> _STUDY MATERIAL_
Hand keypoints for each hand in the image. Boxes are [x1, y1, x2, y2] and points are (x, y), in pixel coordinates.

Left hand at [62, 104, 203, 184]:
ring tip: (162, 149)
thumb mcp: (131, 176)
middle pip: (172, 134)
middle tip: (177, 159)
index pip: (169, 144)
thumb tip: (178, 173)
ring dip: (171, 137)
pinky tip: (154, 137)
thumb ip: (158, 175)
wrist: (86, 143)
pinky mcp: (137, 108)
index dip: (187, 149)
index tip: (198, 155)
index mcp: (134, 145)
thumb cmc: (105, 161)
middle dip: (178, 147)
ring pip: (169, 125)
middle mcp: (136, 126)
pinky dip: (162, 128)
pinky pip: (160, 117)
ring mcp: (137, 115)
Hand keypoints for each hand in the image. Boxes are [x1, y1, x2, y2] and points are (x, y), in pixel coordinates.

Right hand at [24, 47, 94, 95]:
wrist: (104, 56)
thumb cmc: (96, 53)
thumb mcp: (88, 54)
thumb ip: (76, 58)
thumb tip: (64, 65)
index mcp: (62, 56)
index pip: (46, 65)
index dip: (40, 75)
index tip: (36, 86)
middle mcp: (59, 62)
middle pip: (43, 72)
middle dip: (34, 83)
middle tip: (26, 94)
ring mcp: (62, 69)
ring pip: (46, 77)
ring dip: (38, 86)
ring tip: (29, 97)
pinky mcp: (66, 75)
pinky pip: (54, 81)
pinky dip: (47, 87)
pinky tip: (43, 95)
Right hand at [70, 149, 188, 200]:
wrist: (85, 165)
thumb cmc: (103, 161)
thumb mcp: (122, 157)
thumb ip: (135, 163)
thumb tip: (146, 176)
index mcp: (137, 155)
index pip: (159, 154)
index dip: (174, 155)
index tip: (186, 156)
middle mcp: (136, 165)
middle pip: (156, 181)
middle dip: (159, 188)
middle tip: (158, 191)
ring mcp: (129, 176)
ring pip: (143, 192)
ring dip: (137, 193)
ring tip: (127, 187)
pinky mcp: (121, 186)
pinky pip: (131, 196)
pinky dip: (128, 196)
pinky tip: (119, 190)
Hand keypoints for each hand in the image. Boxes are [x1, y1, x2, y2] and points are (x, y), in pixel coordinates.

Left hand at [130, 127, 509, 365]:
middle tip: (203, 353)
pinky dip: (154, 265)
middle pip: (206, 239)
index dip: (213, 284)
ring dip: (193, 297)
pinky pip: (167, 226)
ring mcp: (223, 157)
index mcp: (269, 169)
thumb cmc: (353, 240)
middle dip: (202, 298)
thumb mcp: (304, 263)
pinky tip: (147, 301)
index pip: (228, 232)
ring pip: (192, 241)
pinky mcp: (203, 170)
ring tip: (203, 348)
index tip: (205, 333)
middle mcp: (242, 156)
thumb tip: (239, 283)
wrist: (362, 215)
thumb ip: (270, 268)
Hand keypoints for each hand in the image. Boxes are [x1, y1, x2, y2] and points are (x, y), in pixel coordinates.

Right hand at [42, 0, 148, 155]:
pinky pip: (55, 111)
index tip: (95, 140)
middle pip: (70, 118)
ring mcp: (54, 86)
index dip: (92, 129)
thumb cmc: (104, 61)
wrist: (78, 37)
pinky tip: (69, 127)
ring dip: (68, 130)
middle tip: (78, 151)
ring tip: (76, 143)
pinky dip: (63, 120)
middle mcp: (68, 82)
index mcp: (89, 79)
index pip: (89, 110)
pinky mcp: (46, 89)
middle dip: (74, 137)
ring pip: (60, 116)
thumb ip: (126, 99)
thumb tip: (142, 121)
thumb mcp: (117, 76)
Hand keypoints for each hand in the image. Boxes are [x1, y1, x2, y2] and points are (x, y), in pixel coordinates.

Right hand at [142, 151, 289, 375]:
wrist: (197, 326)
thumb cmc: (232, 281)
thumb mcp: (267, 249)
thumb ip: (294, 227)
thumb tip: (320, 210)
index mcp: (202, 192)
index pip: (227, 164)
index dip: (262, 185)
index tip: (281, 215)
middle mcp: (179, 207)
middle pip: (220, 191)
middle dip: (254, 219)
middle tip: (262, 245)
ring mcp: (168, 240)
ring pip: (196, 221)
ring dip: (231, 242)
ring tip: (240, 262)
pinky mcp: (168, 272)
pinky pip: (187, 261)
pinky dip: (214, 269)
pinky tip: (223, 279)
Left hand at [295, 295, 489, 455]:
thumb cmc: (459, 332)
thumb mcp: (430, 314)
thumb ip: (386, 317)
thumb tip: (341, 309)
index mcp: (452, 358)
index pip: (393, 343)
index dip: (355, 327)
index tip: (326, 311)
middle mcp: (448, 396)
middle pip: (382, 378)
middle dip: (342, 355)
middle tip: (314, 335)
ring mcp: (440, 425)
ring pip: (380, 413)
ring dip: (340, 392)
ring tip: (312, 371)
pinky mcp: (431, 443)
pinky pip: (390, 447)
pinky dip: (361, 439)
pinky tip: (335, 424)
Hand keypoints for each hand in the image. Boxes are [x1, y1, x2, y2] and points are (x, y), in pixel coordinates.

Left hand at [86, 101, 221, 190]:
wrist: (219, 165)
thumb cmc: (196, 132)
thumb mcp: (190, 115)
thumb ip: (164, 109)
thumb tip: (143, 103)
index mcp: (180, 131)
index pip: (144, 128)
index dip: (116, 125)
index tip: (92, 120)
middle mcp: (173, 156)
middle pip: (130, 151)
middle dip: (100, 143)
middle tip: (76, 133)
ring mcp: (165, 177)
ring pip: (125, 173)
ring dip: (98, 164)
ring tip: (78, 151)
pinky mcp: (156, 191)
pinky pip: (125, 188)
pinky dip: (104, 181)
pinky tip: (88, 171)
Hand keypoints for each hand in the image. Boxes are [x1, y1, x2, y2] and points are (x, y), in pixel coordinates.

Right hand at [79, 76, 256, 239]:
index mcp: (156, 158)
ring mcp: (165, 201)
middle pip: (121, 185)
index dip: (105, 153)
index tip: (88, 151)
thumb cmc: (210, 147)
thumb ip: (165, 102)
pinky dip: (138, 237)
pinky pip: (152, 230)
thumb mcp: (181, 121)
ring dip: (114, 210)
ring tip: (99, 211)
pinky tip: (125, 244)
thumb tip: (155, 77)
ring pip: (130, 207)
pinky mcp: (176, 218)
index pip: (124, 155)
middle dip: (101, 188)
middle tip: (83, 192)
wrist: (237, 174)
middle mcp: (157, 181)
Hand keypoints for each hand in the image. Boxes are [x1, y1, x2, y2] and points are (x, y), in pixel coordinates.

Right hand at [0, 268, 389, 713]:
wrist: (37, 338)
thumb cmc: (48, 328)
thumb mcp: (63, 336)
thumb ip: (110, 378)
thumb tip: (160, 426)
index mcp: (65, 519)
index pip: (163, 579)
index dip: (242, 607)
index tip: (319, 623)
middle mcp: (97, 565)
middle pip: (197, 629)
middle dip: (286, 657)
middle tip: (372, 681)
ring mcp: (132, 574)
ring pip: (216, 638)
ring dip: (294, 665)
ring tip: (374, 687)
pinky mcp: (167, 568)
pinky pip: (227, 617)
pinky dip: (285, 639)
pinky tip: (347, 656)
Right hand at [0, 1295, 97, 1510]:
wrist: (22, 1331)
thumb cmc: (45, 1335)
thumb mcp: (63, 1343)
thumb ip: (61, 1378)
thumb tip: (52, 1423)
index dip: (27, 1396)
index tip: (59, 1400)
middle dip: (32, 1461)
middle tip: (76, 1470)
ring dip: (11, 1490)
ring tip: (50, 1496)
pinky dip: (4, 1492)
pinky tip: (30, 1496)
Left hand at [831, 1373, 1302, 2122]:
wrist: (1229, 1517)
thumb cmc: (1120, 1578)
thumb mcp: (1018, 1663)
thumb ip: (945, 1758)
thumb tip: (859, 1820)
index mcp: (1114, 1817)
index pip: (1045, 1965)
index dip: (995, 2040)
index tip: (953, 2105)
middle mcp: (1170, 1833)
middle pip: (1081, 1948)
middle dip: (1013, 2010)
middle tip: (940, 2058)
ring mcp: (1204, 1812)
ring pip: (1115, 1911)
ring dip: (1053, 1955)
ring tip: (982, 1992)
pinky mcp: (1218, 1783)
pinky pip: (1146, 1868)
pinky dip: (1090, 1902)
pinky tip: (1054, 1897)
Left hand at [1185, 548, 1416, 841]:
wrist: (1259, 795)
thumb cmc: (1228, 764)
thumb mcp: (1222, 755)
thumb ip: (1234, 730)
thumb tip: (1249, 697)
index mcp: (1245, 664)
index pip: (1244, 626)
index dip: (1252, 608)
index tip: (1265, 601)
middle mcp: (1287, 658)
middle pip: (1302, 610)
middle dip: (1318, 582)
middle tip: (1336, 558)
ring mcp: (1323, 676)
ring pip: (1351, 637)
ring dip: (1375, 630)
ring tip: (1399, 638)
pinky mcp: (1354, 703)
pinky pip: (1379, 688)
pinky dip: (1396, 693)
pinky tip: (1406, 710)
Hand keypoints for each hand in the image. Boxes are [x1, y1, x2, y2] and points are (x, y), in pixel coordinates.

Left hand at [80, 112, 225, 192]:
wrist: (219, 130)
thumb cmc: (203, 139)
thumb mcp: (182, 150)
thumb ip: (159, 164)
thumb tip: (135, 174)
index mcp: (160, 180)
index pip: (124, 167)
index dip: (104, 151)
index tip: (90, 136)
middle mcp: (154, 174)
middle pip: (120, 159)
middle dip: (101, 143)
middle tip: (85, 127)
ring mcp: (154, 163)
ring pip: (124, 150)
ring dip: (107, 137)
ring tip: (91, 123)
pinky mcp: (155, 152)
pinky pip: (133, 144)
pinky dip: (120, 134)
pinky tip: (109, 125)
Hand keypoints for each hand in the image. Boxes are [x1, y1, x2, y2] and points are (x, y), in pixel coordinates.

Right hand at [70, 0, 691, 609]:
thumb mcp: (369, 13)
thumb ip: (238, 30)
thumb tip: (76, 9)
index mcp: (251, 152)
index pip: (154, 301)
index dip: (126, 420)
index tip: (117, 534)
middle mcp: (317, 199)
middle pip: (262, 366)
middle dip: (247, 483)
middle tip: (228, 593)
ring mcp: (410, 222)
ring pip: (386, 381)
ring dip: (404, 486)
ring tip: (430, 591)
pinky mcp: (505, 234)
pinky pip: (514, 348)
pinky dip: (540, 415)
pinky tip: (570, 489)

> _ACTION ITEM_
After locating the line holding "pinky mcp: (155, 152)" above, output exactly that line and every line after it through the line holding "ring pip: (386, 381)". Include nothing else.

> _EXERCISE OUTPUT_
pinky mcp: (155, 152)
pinky pip: (133, 144)
pinky dip: (120, 134)
pinky tip: (109, 125)
Hand keypoints for each hand in the image. Boxes are [x1, y1, x2, y2] and points are (x, y), in pixel coordinates.

Right hand at [70, 0, 691, 609]:
thumb mcp: (369, 13)
thumb ip: (238, 30)
thumb tip: (76, 9)
index mcp: (251, 152)
index pip: (154, 301)
index dip: (126, 420)
index tip: (117, 534)
middle mcp: (317, 199)
middle pip: (262, 366)
middle dip: (247, 483)
middle tip: (228, 593)
ring mcp: (410, 222)
ring pip: (386, 381)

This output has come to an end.